Good breeding: Darwin doubted his own family's "fitness."
Natural History, Nov, 2005 by James Moore
In the 1860s Darwin's own half-first cousin Francis Galton, who compiled Darwin's plant data, proposed to improve Britain's human "stock" through selection in marriage. Darwin thought the scheme "Utopian," but he knew the importance of statistics about fertility. A national census was to be conducted in Britain in 1871, and Darwin asked Parliament to insert a simple, relevant question, asking whether the respondent was married to a first cousin. That information, together with the number of surviving children listed in the census, would be telling. If cousin couples could be shown to produce fewer surviving children than unrelated spouses, there would be a scientific basis for a social policy banning close-cousin unions.
In Parliament a hot debate erupted. Members declared the question "inquisitorial" and "the grossest cruelty ever thought of." Imagine children being "anatomised by science," like "plants and animals"! First cousins might be banned from marrying, causing "mental torture" to couples. Darwin's question was thrown out by a margin of two to one.
The snub hurt. In his 1871 book, The Descent of Man, Darwin berated the "ignorant members of our legislature [for] rejecting with scorn a plan for ascertaining by an easy method whether or not consanguineous marriages are injurious to man."
Darwin turned to his son George--now a Cambridge mathematician, but still sickly, despondent, and expecting to die. George perked up at the prospect of compiling statistics on cousin marriage, and collaborated on the project with Charles's cousin Francis Galton.
In 1883, soon after Darwin's death, Galton was the first to dub the quest for good breeding "eugenics," and in 1907 helped to found the Eugenics Education Society.

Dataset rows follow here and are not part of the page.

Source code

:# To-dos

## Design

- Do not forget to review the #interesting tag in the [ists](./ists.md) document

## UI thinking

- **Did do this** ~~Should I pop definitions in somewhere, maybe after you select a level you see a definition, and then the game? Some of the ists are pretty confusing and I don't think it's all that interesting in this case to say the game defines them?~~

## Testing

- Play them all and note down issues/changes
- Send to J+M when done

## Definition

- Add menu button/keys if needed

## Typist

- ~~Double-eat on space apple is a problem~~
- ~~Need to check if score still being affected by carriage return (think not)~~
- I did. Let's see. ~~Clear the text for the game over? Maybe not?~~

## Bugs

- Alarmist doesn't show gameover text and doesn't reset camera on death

The Darwin sons joined, and Leonard became president in time to host the First International Congress of Eugenics in London in 1912.
Still childless himself as he pressed for the eugenic improvement of Britain, Leonard went on to mentor a "son" of his own, the brilliant young population geneticist Ronald A. Fisher. In 1930, Fisher became an architect of the so-called synthetic theory of evolution with his classic, The Genetical Theory of Natural Selection [see "On Darwin's Shoulders" by Douglas J. Futuyma, page 64]. Fisher dedicated the book to Leonard, whose eugenic commitments he shared, both of them knowing--as Leonard well recalled--that "Darwin was just as anxious as his cousin [Galton] to see practical steps taken to promote the gradual improvement of our race through the agency of natural inheritance."